# Recorded data:
■ ■ ■ ■

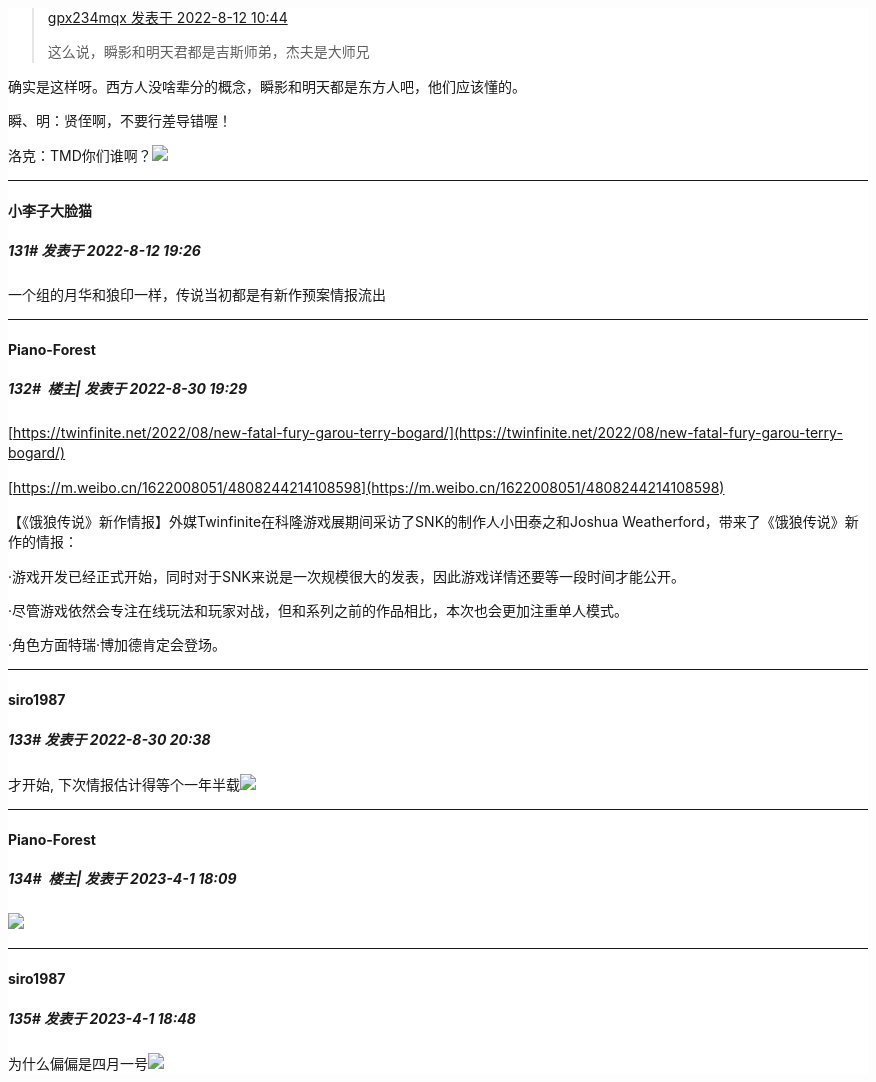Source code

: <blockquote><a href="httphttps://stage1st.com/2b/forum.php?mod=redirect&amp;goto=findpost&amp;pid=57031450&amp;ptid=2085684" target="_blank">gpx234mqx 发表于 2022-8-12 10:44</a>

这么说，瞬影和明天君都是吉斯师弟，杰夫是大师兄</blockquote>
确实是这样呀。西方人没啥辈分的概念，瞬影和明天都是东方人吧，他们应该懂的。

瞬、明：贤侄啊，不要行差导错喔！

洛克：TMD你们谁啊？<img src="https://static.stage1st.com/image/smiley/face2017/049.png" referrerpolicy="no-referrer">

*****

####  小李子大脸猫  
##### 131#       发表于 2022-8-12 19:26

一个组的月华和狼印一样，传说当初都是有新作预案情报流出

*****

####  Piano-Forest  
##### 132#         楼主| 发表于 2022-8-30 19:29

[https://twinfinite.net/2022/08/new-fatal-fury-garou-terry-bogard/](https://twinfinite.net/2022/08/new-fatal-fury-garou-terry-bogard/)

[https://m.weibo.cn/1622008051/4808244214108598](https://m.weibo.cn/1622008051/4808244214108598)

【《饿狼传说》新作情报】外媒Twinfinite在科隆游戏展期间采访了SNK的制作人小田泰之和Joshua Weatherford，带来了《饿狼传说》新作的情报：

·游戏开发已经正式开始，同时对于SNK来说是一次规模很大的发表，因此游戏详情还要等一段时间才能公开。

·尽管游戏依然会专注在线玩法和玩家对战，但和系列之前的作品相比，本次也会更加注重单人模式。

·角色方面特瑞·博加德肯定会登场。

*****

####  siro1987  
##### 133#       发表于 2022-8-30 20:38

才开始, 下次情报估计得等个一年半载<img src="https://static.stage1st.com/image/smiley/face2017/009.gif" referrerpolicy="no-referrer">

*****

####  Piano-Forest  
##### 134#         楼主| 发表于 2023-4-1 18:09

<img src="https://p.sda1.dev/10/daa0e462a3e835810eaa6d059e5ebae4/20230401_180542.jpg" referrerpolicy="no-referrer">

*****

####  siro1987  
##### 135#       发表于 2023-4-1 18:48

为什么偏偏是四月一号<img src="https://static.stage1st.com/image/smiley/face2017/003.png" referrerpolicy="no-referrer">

■ ■ ■ ■

# Work to complete:
From the line that contains "发表于 2023-4-1 18:09" through the end of the records above, print every line exactly and nothing else.

# Answer area:
##### 134#         楼主| 发表于 2023-4-1 18:09

<img src="https://p.sda1.dev/10/daa0e462a3e835810eaa6d059e5ebae4/20230401_180542.jpg" referrerpolicy="no-referrer">

*****

####  siro1987  
##### 135#       发表于 2023-4-1 18:48

为什么偏偏是四月一号<img src="https://static.stage1st.com/image/smiley/face2017/003.png" referrerpolicy="no-referrer">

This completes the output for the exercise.